Floodwaters have brought most coal mining operations to a halt in Queensland – the state exporting the majority of the coking coal produced in Australia. Sugar cane production was also hit as was - to a lesser extent - the grain harvest. The state's premier said recovery would take weeks.
Rockhampton, a community of 77,000 just off the Pacific coast and 600 km north of the state capital Brisbane, was accessible mainly by emergency services boats. Rescue workers escorted stranded patients out of hospitals, police ordered reluctant residents to leave their homes, and electricty company teams made their way up to abandoned homes to ensure power was switched off.
Snakes slithered their way across the waterlogged highway a few km outside the devastated town. Police cordoned off vast swathes of territory to keep people out of flooded areas.

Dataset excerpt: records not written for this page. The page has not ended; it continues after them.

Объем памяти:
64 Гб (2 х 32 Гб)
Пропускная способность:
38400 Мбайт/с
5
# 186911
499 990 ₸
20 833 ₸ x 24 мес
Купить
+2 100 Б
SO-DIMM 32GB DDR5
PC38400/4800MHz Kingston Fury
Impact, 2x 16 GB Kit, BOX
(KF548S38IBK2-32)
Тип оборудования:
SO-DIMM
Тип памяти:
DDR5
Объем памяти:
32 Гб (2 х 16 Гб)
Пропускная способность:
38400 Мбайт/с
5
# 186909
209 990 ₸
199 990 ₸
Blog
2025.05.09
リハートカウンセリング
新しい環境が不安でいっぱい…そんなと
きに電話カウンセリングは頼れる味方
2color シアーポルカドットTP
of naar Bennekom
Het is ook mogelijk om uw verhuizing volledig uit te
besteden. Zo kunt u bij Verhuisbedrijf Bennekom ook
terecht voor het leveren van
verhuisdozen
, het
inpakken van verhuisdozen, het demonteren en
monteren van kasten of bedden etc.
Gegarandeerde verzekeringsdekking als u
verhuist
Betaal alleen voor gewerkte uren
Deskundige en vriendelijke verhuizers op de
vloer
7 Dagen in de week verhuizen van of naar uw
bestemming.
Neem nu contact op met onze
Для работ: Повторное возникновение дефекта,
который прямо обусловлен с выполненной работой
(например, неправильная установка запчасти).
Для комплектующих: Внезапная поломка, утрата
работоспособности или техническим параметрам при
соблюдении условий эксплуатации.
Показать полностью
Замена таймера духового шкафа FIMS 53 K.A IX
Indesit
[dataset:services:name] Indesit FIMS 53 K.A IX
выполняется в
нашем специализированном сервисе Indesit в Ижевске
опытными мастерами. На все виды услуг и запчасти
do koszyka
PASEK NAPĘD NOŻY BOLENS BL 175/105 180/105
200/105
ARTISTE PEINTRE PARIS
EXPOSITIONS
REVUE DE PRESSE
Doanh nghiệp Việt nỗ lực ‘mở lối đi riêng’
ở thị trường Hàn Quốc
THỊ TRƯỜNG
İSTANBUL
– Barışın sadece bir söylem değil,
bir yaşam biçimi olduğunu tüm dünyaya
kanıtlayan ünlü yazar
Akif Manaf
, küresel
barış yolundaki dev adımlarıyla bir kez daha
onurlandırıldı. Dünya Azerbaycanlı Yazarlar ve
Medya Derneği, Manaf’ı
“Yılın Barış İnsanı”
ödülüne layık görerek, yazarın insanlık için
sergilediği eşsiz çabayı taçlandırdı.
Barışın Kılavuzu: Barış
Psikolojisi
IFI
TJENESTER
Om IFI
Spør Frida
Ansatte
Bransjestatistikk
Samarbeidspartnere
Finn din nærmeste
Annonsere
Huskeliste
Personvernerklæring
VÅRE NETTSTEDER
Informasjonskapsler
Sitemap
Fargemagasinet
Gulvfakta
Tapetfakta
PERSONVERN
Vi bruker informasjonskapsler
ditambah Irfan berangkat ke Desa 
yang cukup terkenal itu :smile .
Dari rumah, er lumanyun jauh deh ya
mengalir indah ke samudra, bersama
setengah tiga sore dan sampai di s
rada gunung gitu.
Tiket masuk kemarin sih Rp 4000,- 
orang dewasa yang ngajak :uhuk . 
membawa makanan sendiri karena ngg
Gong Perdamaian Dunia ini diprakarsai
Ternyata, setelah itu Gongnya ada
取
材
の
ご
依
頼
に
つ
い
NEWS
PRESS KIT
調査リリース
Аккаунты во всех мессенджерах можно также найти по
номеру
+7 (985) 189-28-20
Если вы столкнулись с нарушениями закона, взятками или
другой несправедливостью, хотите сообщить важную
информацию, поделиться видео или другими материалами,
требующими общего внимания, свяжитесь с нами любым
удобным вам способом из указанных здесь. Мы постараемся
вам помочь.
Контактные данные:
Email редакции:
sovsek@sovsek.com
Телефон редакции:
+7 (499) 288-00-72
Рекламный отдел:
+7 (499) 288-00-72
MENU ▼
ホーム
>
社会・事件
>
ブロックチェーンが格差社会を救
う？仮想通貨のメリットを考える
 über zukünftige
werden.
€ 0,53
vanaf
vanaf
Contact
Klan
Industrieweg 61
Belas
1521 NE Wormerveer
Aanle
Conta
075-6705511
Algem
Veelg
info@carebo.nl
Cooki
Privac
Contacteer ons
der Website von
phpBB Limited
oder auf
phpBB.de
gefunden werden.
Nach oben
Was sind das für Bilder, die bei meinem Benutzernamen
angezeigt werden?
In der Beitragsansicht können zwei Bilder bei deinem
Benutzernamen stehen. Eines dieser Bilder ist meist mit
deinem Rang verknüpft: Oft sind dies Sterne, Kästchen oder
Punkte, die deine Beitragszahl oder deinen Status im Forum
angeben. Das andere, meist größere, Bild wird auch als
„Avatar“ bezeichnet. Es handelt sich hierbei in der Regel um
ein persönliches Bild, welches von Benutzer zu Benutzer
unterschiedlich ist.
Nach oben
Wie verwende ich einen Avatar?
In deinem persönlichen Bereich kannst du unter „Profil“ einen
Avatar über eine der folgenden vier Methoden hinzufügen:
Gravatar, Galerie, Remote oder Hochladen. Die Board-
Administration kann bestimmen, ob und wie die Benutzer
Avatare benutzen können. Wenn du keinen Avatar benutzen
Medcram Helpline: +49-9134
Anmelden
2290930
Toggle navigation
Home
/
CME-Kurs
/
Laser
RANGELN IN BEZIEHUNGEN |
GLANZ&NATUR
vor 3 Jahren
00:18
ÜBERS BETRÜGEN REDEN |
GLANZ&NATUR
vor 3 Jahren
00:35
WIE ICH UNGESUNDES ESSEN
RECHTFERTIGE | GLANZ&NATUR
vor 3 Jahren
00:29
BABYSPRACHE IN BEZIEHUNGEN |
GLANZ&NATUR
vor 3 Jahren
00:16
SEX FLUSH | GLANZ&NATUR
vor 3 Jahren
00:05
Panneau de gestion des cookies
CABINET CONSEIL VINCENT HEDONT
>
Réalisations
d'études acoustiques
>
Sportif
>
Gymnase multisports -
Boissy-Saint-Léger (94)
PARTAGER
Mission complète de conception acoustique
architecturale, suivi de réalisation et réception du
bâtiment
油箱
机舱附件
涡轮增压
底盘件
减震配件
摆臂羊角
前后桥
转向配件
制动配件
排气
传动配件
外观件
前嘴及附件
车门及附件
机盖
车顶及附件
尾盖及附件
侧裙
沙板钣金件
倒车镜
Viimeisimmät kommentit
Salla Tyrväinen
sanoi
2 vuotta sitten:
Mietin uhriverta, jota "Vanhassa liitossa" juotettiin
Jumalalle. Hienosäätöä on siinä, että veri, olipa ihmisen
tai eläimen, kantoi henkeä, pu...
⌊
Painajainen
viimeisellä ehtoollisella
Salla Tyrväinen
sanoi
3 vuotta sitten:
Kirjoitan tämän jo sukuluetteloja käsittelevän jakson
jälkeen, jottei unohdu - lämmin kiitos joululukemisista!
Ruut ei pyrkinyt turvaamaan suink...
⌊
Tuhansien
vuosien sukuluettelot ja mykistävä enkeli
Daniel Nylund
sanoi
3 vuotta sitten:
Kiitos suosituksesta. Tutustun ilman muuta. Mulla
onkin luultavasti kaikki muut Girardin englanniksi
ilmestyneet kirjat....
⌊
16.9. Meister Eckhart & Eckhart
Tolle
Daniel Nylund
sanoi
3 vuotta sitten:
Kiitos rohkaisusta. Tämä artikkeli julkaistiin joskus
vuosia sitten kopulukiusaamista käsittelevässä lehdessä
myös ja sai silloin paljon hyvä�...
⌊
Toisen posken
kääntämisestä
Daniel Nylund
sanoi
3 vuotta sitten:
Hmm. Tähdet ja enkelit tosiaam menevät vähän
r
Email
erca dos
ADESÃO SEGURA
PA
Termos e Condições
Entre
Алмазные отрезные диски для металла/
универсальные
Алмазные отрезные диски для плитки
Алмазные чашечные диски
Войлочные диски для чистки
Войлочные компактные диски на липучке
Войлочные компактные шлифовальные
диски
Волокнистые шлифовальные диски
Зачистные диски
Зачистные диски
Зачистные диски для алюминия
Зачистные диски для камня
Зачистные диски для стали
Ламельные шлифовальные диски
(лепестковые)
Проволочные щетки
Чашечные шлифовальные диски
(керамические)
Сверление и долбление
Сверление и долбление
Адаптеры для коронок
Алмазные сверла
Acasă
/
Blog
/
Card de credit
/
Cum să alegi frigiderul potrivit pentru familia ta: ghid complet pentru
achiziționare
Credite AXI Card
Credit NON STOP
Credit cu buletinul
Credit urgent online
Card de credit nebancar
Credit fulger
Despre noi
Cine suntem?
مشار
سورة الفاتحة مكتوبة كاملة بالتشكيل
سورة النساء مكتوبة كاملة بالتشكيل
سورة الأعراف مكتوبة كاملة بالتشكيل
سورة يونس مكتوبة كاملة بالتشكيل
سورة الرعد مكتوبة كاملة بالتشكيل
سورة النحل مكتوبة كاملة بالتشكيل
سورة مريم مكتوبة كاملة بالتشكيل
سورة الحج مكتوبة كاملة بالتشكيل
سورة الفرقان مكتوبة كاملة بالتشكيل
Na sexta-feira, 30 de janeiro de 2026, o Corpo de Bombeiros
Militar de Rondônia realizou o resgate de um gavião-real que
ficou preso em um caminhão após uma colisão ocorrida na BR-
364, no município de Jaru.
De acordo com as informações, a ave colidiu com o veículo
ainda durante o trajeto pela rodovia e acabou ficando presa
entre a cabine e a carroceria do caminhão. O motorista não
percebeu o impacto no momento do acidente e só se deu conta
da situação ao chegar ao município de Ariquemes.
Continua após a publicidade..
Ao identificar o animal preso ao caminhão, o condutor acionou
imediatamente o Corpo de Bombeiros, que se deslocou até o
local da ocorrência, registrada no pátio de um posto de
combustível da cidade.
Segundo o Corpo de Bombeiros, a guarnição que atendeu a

Emergency officials erected dozens of tents for a “tactical medical centre” at the small airport in the coal port of Gladstone – about 100 km south of Rockhampton.
Rockhampton resident Reg Wilson said police gave him little choice but to leave his home. “A policeman came along in a car with a gun on his hip who said ‘You be out of here by five o'clock or else',” he said.
“When a man with a gun talks to you like that, you get out.”
Flooding has caused more than A$1 billion ($980 million) in damage, forced some 200,000 residents from their homes and hit commodity exports that are a mainstay of the Australian economy.
Mining operations were all but at a standstill in Gladstone's port, normally piled high with coal for shipment, and coal trains were idle - their route to the port cut off by washed-out rail lines. Global miners, including Anglo American and Rio Tinto , have cancelled shipments and declared force majeure.
Coal is Australia's number one export earner, accounting for $55 billion dollars of export revenue each year. “This is a major natural disaster and recovery will take a significant amount of time,” Prime Minister Julia Gillard said while announcing financial aid for flood victims.
“The extent of flooding being experienced by Queensland is unprecedented and requires a national and united response.”
The floods were triggered by cooling “La Nina” ocean currents that produced monsoon rains over the western Pacific and southeast Asia on the heels of months of downpours.
Queensland's interior, normally a vast outback of cattle properties, farms and mines, is now an inland sea, dotted with the roofs of flooded homes and islands with stranded livestock.
The state's emergency coordinator, Police Deputy Commissioner Ian Stewart, told reporters flood waters in Rockhampton stood 9 metres (30 ft) above normal early Monday.